Growing Up in Working Class Youngstown — Gypsy Lane

John Brenkacs Hungarian Gypsy Orchestra, Cleveland Press Collection, CC BY-SA 4.0, via Wikimedia Commons

Gypsy Lane forms the northern border of Youngstown. I always thought that was an interesting name. Why Gypsy?

I couldn’t find out much about this, but there is one oral history by a North Side resident, John Manning, who speaks of a settlement of Gypsies in the vicinity of the intersection of Belmont Avenue and what became known as Gypsy Lane. He claims that’s where the name came from. He states there were old fairgrounds in that area and this is where they arrived when they came to Youngstown.

I cannot find any other confirmation of this information, but Steve Piskor, who has written a history of Hungarian Slovak Gypsies in America, states that between 1885 and 1910, Hungarian-Slovak Gypsies settled in Braddock, Homestead, Uniontown, and Johnstown, Pennsylvania, Cleveland and Youngstown, Gary, Indiana, as well as New York City. On his website, he has a picture of a Gypsy orchestra of Gypsies in Youngstown. Underneath he says these Gypsies or Roma migrated from Kassa, Hungary (which is now the largest city in eastern Slovakia, but then part of Hungary). He says they lived in Youngstown for about thirty years and then most moved to Cleveland to join the larger community there, the largest in the country.

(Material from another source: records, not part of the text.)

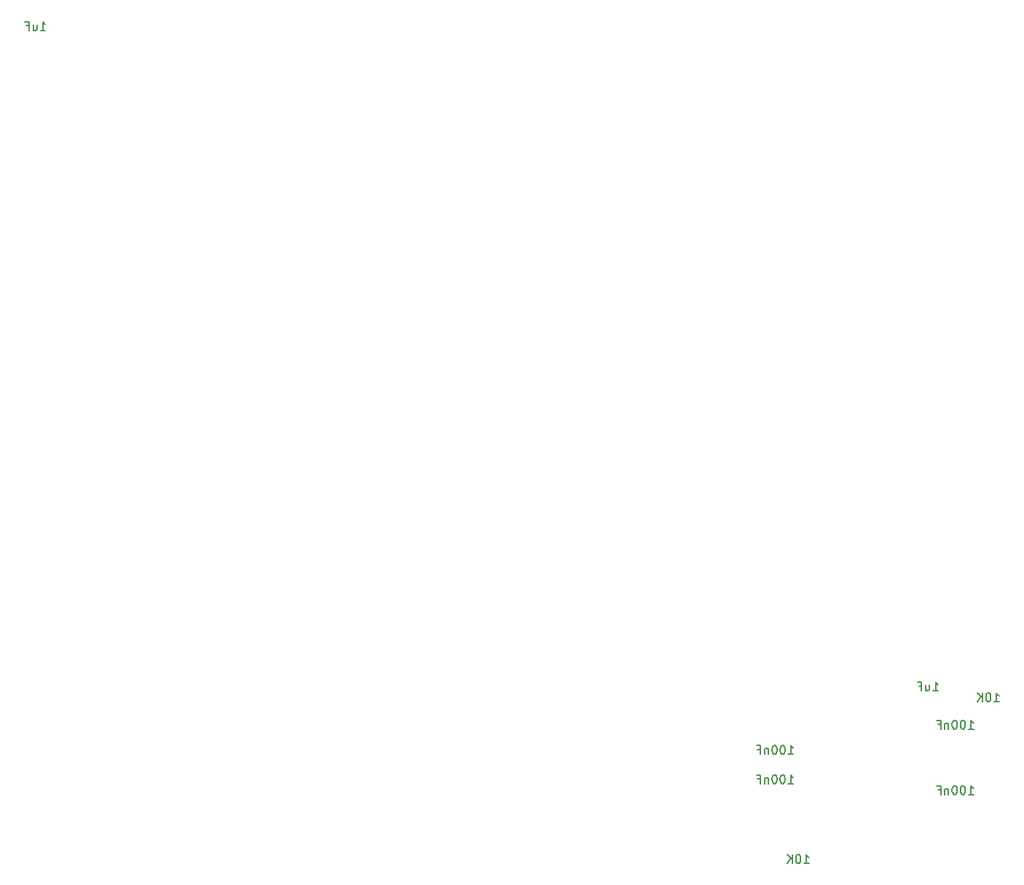
<source format=gbr>
G04 #@! TF.FileFunction,Other,Fab,Bot*
%FSLAX46Y46*%
G04 Gerber Fmt 4.6, Leading zero omitted, Abs format (unit mm)*
G04 Created by KiCad (PCBNEW 4.0.1-stable) date 2/13/2016 10:11:50 PM*
%MOMM*%
G01*
G04 APERTURE LIST*
%ADD10C,0.100000*%
%ADD11C,0.150000*%
G04 APERTURE END LIST*
D10*
D11*
X100163238Y-84966381D02*
X100734667Y-84966381D01*
X100448953Y-84966381D02*
X100448953Y-83966381D01*
X100544191Y-84109238D01*
X100639429Y-84204476D01*
X100734667Y-84252095D01*
X99306095Y-84299714D02*
X99306095Y-84966381D01*
X99734667Y-84299714D02*
X99734667Y-84823524D01*
X99687048Y-84918762D01*
X99591810Y-84966381D01*
X99448952Y-84966381D01*
X99353714Y-84918762D01*
X99306095Y-84871143D01*
X98496571Y-84442571D02*
X98829905Y-84442571D01*
X98829905Y-84966381D02*
X98829905Y-83966381D01*
X98353714Y-83966381D01*
X83335619Y-95761381D02*
X83907048Y-95761381D01*
X83621334Y-95761381D02*
X83621334Y-94761381D01*
X83716572Y-94904238D01*
X83811810Y-94999476D01*
X83907048Y-95047095D01*
X82716572Y-94761381D02*
X82621333Y-94761381D01*
X82526095Y-94809000D01*
X82478476Y-94856619D01*
X82430857Y-94951857D01*
X82383238Y-95142333D01*
X82383238Y-95380429D01*
X82430857Y-95570905D01*
X82478476Y-95666143D01*
X82526095Y-95713762D01*
X82621333Y-95761381D01*
X82716572Y-95761381D01*
X82811810Y-95713762D01*
X82859429Y-95666143D01*
X82907048Y-95570905D01*
X82954667Y-95380429D01*
X82954667Y-95142333D01*
X82907048Y-94951857D01*
X82859429Y-94856619D01*
X82811810Y-94809000D01*
X82716572Y-94761381D01*
X81764191Y-94761381D02*
X81668952Y-94761381D01*
X81573714Y-94809000D01*
X81526095Y-94856619D01*
X81478476Y-94951857D01*
X81430857Y-95142333D01*
X81430857Y-95380429D01*
X81478476Y-95570905D01*
X81526095Y-95666143D01*
X81573714Y-95713762D01*
X81668952Y-95761381D01*
X81764191Y-95761381D01*
X81859429Y-95713762D01*
X81907048Y-95666143D01*
X81954667Y-95570905D01*
X82002286Y-95380429D01*
X82002286Y-95142333D01*
X81954667Y-94951857D01*
X81907048Y-94856619D01*
X81859429Y-94809000D01*
X81764191Y-94761381D01*
X81002286Y-95094714D02*
X81002286Y-95761381D01*
X81002286Y-95189952D02*
X80954667Y-95142333D01*
X80859429Y-95094714D01*
X80716571Y-95094714D01*
X80621333Y-95142333D01*
X80573714Y-95237571D01*
X80573714Y-95761381D01*
X79764190Y-95237571D02*
X80097524Y-95237571D01*
X80097524Y-95761381D02*
X80097524Y-94761381D01*
X79621333Y-94761381D01*
X83335619Y-92341381D02*
X83907048Y-92341381D01*
X83621334Y-92341381D02*
X83621334Y-91341381D01*
X83716572Y-91484238D01*
X83811810Y-91579476D01*
X83907048Y-91627095D01*
X82716572Y-91341381D02*
X82621333Y-91341381D01*
X82526095Y-91389000D01*
X82478476Y-91436619D01*
X82430857Y-91531857D01*
X82383238Y-91722333D01*
X82383238Y-91960429D01*
X82430857Y-92150905D01*
X82478476Y-92246143D01*
X82526095Y-92293762D01*
X82621333Y-92341381D01*
X82716572Y-92341381D01*
X82811810Y-92293762D01*
X82859429Y-92246143D01*
X82907048Y-92150905D01*
X82954667Y-91960429D01*
X82954667Y-91722333D01*
X82907048Y-91531857D01*
X82859429Y-91436619D01*
X82811810Y-91389000D01*
X82716572Y-91341381D01*
X81764191Y-91341381D02*
X81668952Y-91341381D01*
X81573714Y-91389000D01*
X81526095Y-91436619D01*
X81478476Y-91531857D01*
X81430857Y-91722333D01*
X81430857Y-91960429D01*
X81478476Y-92150905D01*
X81526095Y-92246143D01*
X81573714Y-92293762D01*
X81668952Y-92341381D01*
X81764191Y-92341381D01*
X81859429Y-92293762D01*
X81907048Y-92246143D01*
X81954667Y-92150905D01*
X82002286Y-91960429D01*
X82002286Y-91722333D01*
X81954667Y-91531857D01*
X81907048Y-91436619D01*
X81859429Y-91389000D01*
X81764191Y-91341381D01*
X81002286Y-91674714D02*
X81002286Y-92341381D01*
X81002286Y-91769952D02*
X80954667Y-91722333D01*
X80859429Y-91674714D01*
X80716571Y-91674714D01*
X80621333Y-91722333D01*
X80573714Y-91817571D01*
X80573714Y-92341381D01*
X79764190Y-91817571D02*
X80097524Y-91817571D01*
X80097524Y-92341381D02*
X80097524Y-91341381D01*
X79621333Y-91341381D01*
X104290619Y-97031381D02*
X104862048Y-97031381D01*
X104576334Y-97031381D02*
X104576334Y-96031381D01*
X104671572Y-96174238D01*
X104766810Y-96269476D01*
X104862048Y-96317095D01*
X103671572Y-96031381D02*
X103576333Y-96031381D01*
X103481095Y-96079000D01*
X103433476Y-96126619D01*
X103385857Y-96221857D01*
X103338238Y-96412333D01*
X103338238Y-96650429D01*
X103385857Y-96840905D01*
X103433476Y-96936143D01*
X103481095Y-96983762D01*
X103576333Y-97031381D01*
X103671572Y-97031381D01*
X103766810Y-96983762D01*
X103814429Y-96936143D01*
X103862048Y-96840905D01*
X103909667Y-96650429D01*
X103909667Y-96412333D01*
X103862048Y-96221857D01*
X103814429Y-96126619D01*
X103766810Y-96079000D01*
X103671572Y-96031381D01*
X102719191Y-96031381D02*
X102623952Y-96031381D01*
X102528714Y-96079000D01*
X102481095Y-96126619D01*
X102433476Y-96221857D01*
X102385857Y-96412333D01*
X102385857Y-96650429D01*
X102433476Y-96840905D01*
X102481095Y-96936143D01*
X102528714Y-96983762D01*
X102623952Y-97031381D01*
X102719191Y-97031381D01*
X102814429Y-96983762D01*
X102862048Y-96936143D01*
X102909667Y-96840905D01*
X102957286Y-96650429D01*
X102957286Y-96412333D01*
X102909667Y-96221857D01*
X102862048Y-96126619D01*
X102814429Y-96079000D01*
X102719191Y-96031381D01*
X101957286Y-96364714D02*
X101957286Y-97031381D01*
X101957286Y-96459952D02*
X101909667Y-96412333D01*
X101814429Y-96364714D01*
X101671571Y-96364714D01*
X101576333Y-96412333D01*
X101528714Y-96507571D01*
X101528714Y-97031381D01*
X100719190Y-96507571D02*
X101052524Y-96507571D01*
X101052524Y-97031381D02*
X101052524Y-96031381D01*
X100576333Y-96031381D01*
X104290619Y-89411381D02*
X104862048Y-89411381D01*
X104576334Y-89411381D02*
X104576334Y-88411381D01*
X104671572Y-88554238D01*
X104766810Y-88649476D01*
X104862048Y-88697095D01*
X103671572Y-88411381D02*
X103576333Y-88411381D01*
X103481095Y-88459000D01*
X103433476Y-88506619D01*
X103385857Y-88601857D01*
X103338238Y-88792333D01*
X103338238Y-89030429D01*
X103385857Y-89220905D01*
X103433476Y-89316143D01*
X103481095Y-89363762D01*
X103576333Y-89411381D01*
X103671572Y-89411381D01*
X103766810Y-89363762D01*
X103814429Y-89316143D01*
X103862048Y-89220905D01*
X103909667Y-89030429D01*
X103909667Y-88792333D01*
X103862048Y-88601857D01*
X103814429Y-88506619D01*
X103766810Y-88459000D01*
X103671572Y-88411381D01*
X102719191Y-88411381D02*
X102623952Y-88411381D01*
X102528714Y-88459000D01*
X102481095Y-88506619D01*
X102433476Y-88601857D01*
X102385857Y-88792333D01*
X102385857Y-89030429D01*
X102433476Y-89220905D01*
X102481095Y-89316143D01*
X102528714Y-89363762D01*
X102623952Y-89411381D01*
X102719191Y-89411381D01*
X102814429Y-89363762D01*
X102862048Y-89316143D01*
X102909667Y-89220905D01*
X102957286Y-89030429D01*
X102957286Y-88792333D01*
X102909667Y-88601857D01*
X102862048Y-88506619D01*
X102814429Y-88459000D01*
X102719191Y-88411381D01*
X101957286Y-88744714D02*
X101957286Y-89411381D01*
X101957286Y-88839952D02*
X101909667Y-88792333D01*
X101814429Y-88744714D01*
X101671571Y-88744714D01*
X101576333Y-88792333D01*
X101528714Y-88887571D01*
X101528714Y-89411381D01*
X100719190Y-88887571D02*
X101052524Y-88887571D01*
X101052524Y-89411381D02*
X101052524Y-88411381D01*
X100576333Y-88411381D01*
X-3595762Y-8131381D02*
X-3024333Y-8131381D01*
X-3310047Y-8131381D02*
X-3310047Y-7131381D01*
X-3214809Y-7274238D01*
X-3119571Y-7369476D01*
X-3024333Y-7417095D01*
X-4452905Y-7464714D02*
X-4452905Y-8131381D01*
X-4024333Y-7464714D02*
X-4024333Y-7988524D01*
X-4071952Y-8083762D01*
X-4167190Y-8131381D01*
X-4310048Y-8131381D01*
X-4405286Y-8083762D01*
X-4452905Y-8036143D01*
X-5262429Y-7607571D02*
X-4929095Y-7607571D01*
X-4929095Y-8131381D02*
X-4929095Y-7131381D01*
X-5405286Y-7131381D01*
X85145476Y-105041381D02*
X85716905Y-105041381D01*
X85431191Y-105041381D02*
X85431191Y-104041381D01*
X85526429Y-104184238D01*
X85621667Y-104279476D01*
X85716905Y-104327095D01*
X84526429Y-104041381D02*
X84431190Y-104041381D01*
X84335952Y-104089000D01*
X84288333Y-104136619D01*
X84240714Y-104231857D01*
X84193095Y-104422333D01*
X84193095Y-104660429D01*
X84240714Y-104850905D01*
X84288333Y-104946143D01*
X84335952Y-104993762D01*
X84431190Y-105041381D01*
X84526429Y-105041381D01*
X84621667Y-104993762D01*
X84669286Y-104946143D01*
X84716905Y-104850905D01*
X84764524Y-104660429D01*
X84764524Y-104422333D01*
X84716905Y-104231857D01*
X84669286Y-104136619D01*
X84621667Y-104089000D01*
X84526429Y-104041381D01*
X83764524Y-105041381D02*
X83764524Y-104041381D01*
X83193095Y-105041381D02*
X83621667Y-104469952D01*
X83193095Y-104041381D02*
X83764524Y-104612810D01*
X107243476Y-86236381D02*
X107814905Y-86236381D01*
X107529191Y-86236381D02*
X107529191Y-85236381D01*
X107624429Y-85379238D01*
X107719667Y-85474476D01*
X107814905Y-85522095D01*
X106624429Y-85236381D02*
X106529190Y-85236381D01*
X106433952Y-85284000D01*
X106386333Y-85331619D01*
X106338714Y-85426857D01*
X106291095Y-85617333D01*
X106291095Y-85855429D01*
X106338714Y-86045905D01*
X106386333Y-86141143D01*
X106433952Y-86188762D01*
X106529190Y-86236381D01*
X106624429Y-86236381D01*
X106719667Y-86188762D01*
X106767286Y-86141143D01*
X106814905Y-86045905D01*
X106862524Y-85855429D01*
X106862524Y-85617333D01*
X106814905Y-85426857D01*
X106767286Y-85331619D01*
X106719667Y-85284000D01*
X106624429Y-85236381D01*
X105862524Y-86236381D02*
X105862524Y-85236381D01*
X105291095Y-86236381D02*
X105719667Y-85664952D01*
X105291095Y-85236381D02*
X105862524Y-85807810D01*
M02*

</source>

One of the stereotypes the Gypsies (also called Roma or Romani) faced was that of thievery or con artistry. What was distinctive about them was the music, and every community had its orchestra. They were known for their fiddlers and their music influenced Franz Liszt, Bela Bartok, and Zoltan Kodaly. Chris Haigh has posted an extensive history of this music down to the present.

But who were these people? Most histories trace their origin to Northern India. They migrated first to Persia and then arrived in Europe in the Middle Ages. Many at the time thought they came from Egypt, hence the name “Gypsies.” But both genetic and linguistic evidence point to a North Indian origin. The Hungarian-Slovak Gypsies migrated to the U.S. in the late 1800’s.

I would love to know more about the history of this group in the city, and wonder if there are any descendants still living in the Valley. And it would be interesting to confirm that Gypsy Lane owes its name to a real Gypsy community in the city.

To read other posts in the Growing Up in Working Class Youngstown series, just click “On Youngstown.” Enjoy!

11 thoughts on “Growing Up in Working Class Youngstown — Gypsy Lane

  1. I, too, always wondered about the name of that road. (Not sure if the stereotype is appropriate or not…but just passing down a story from my father…) My father, who grew up in Campbell (East Youngstown) used to tell us that they would set up a concert in town,and while everyone was there, they would steal your chickens!

  2. My mom….Hilda Fish Broida, born 1913, when I asked her how our street—-we lived at 357 Gypsy Lane—-got its name, she said that Gypsies lived at Gypsy Lane and Belmont Ave.

    Now living in Philadelphia and there are several Gypsy Lanes, and I presume these streets got their names for the same reason.

  3. To learn more about Gypsies in America, see the film “Angelo My Love”, written and directed by Robert Duvall. David Broida

  4. As a kid, my dentist’s office was on Gypsy Lane. Not sure how and why we drove all the way up from Canfield to Gypsy Lane, but the name stayed with me as well.

  5. I was told that Gypsy Lane was established as a borderline to keep the people from the Gypsy community out of the City of Youngstown

  6. Ironic that Gypsy Lane grew to become a fashionable home address with a large hospital facility and a beautiful golf course along its path. We had relatives who lived near Gypsy Lane. One family on the Youngstown side, two on the Liberty Township side.